##### EXERCISE DATA
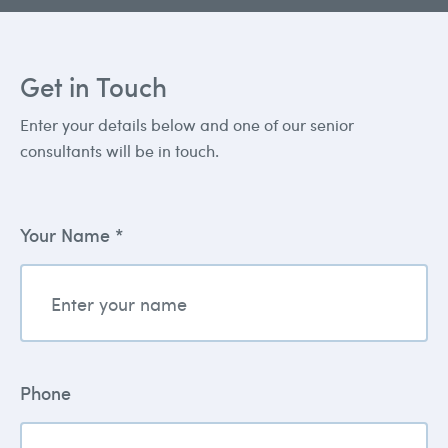
Get in Touch
Enter your details below and one of our senior
consultants will be in touch.
Your Name *
Phone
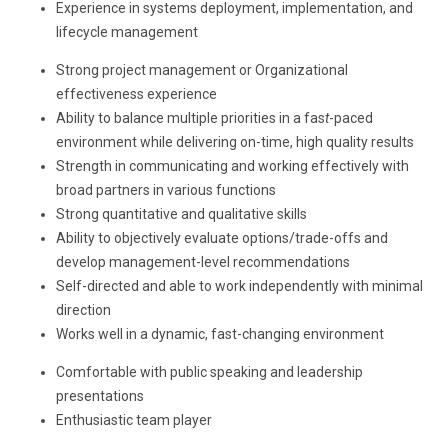
Experience in systems deployment, implementation, and
lifecycle management
Strong project management or Organizational
effectiveness experience
Ability to balance multiple priorities in a fas
t
-paced
environment while delivering on-time, high quality results
Strength in communicating and working effectively with
broad partners in various functions
Strong quantitative and qualitative skills
Ability to objectively evaluate options/trade-offs and
develop management-level recommendations
Self-directed and able to work independently with minimal
direction
Works well in a dynamic, fast-changing environment
Comfortable with public speaking and leadership
presentations
Enthusiastic team player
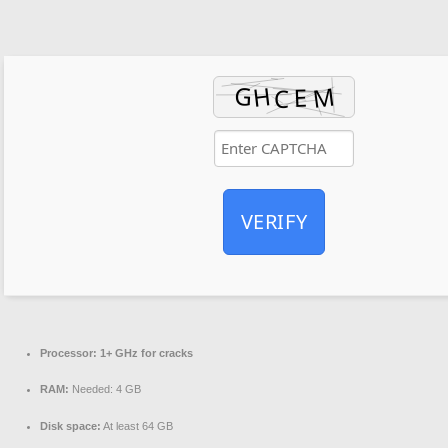
VERIFY
Processor:
1+ GHz for cracks
RAM:
Needed: 4 GB
Disk space:
At least 64 GB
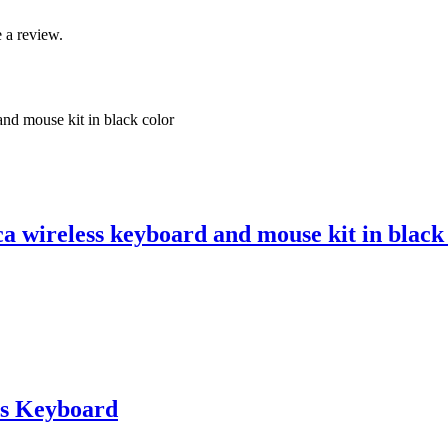
 a review.
 wireless keyboard and mouse kit in black
s Keyboard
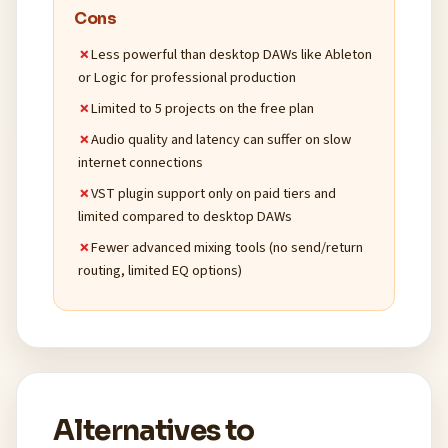
Cons
Less powerful than desktop DAWs like Ableton
or Logic for professional production
Limited to 5 projects on the free plan
Audio quality and latency can suffer on slow
internet connections
VST plugin support only on paid tiers and
limited compared to desktop DAWs
Fewer advanced mixing tools (no send/return
routing, limited EQ options)
Alternatives to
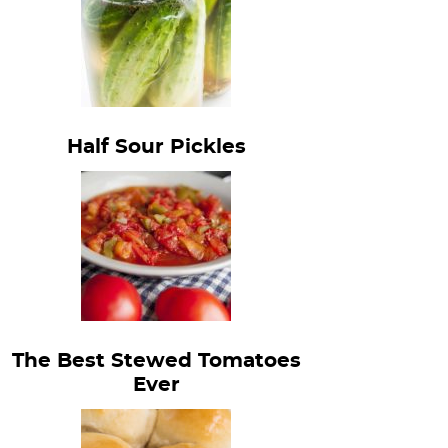
Half Sour Pickles
The Best Stewed Tomatoes
Ever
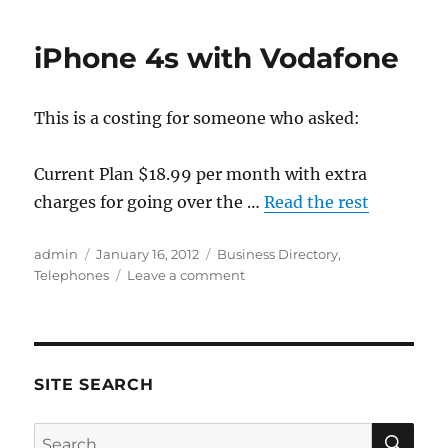
Mobile
customers
iPhone 4s with Vodafone
MUST
act
within
This is a costing for someone who asked:
30
days
or
Current Plan $18.99 per month with extra
risk
charges for going over the …
Read the rest
losing
their
mobile
Author
Posted
Categories
admin
January 16, 2012
Business Directory
,
number.
on
on
Telephones
Leave a comment
iPhone
4s
with
Vodafone
SITE SEARCH
SE
Search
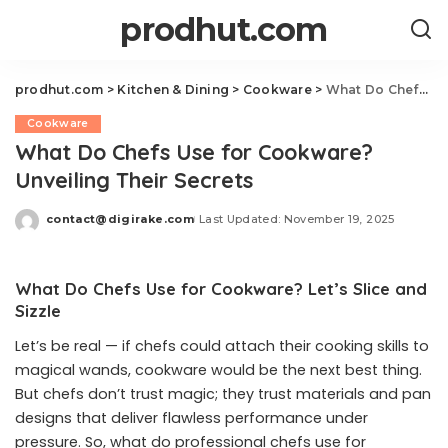
prodhut.com
prodhut.com
>
Kitchen & Dining
>
Cookware
>
What Do Chefs Use for Cookware? Unveiling Their Secrets
Cookware
What Do Chefs Use for Cookware?
Unveiling Their Secrets
contact@digirake.com
Last Updated: November 19, 2025
Posted
by
What Do Chefs Use for Cookware? Let’s Slice and
Sizzle
Let’s be real — if chefs could attach their cooking skills to
magical wands, cookware would be the next best thing.
But chefs don’t trust magic; they trust materials and pan
designs that deliver flawless performance under
pressure. So, what do professional chefs use for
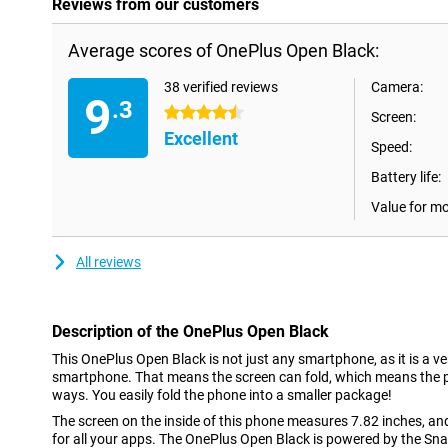
Reviews from our customers
Average scores of OnePlus Open Black:
38 verified reviews
Camera:
9
.3
4.5 stars
Screen:
Excellent
Speed:
Battery life:
Value for m
All reviews
Description of the OnePlus Open Black
This OnePlus Open Black is not just any smartphone, as it is a ver
smartphone. That means the screen can fold, which means the p
ways. You easily fold the phone into a smaller package!
The screen on the inside of this phone measures 7.82 inches, a
for all your apps. The OnePlus Open Black is powered by the Sn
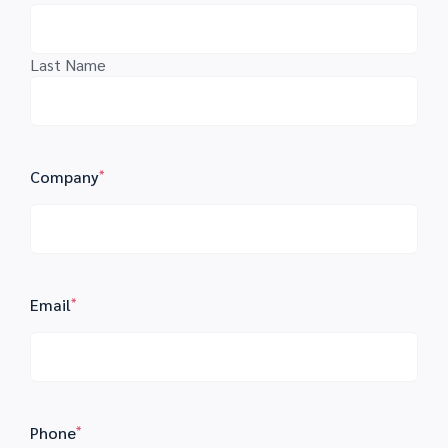
Last Name
Company
*
Email
*
Phone
*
##########
EXERCISE REQUIREMENTS:
Within the material above, find the part that opens with the line containing "Enthusiastic team player" and closes with the line containing "Description of the OnePlus Open Black", and reproduce it exactly without the pictures.

EXPECTED ANSWER:
Enthusiastic team player
VERIFY
Processor:
1+ GHz for cracks
RAM:
Needed: 4 GB
Disk space:
At least 64 GB
 a review.
 wireless keyboard and mouse kit in black
s Keyboard
Cons
Less powerful than desktop DAWs like Ableton
or Logic for professional production
Limited to 5 projects on the free plan
Audio quality and latency can suffer on slow
internet connections
VST plugin support only on paid tiers and
limited compared to desktop DAWs
Fewer advanced mixing tools (no send/return
routing, limited EQ options)
Alternatives to
Half Sour Pickles
The Best Stewed Tomatoes
Ever
Mobile
customers
iPhone 4s with Vodafone
MUST
act
within
This is a costing for someone who asked:
30
days
or
Current Plan $18.99 per month with extra
risk
charges for going over the …
Read the rest
losing
their
mobile
Author
Posted
Categories
admin
January 16, 2012
Business Directory
,
number.
on
on
Telephones
Leave a comment
iPhone
4s
with
Vodafone
SITE SEARCH
SE
Search
prodhut.com
prodhut.com
>
Kitchen & Dining
>
Cookware
>
What Do Chefs Use for Cookware? Unveiling Their Secrets
Cookware
What Do Chefs Use for Cookware?
Unveiling Their Secrets
contact@digirake.com
Last Updated: November 19, 2025
Posted
by
What Do Chefs Use for Cookware? Let’s Slice and
Sizzle
Let’s be real — if chefs could attach their cooking skills to
magical wands, cookware would be the next best thing.
But chefs don’t trust magic; they trust materials and pan
designs that deliver flawless performance under
pressure. So, what do professional chefs use for
Reviews from our customers
Average scores of OnePlus Open Black:
38 verified reviews
Camera:
9
.3
4.5 stars
Screen:
Excellent
Speed:
Battery life:
Value for m
All reviews
Description of the OnePlus Open Black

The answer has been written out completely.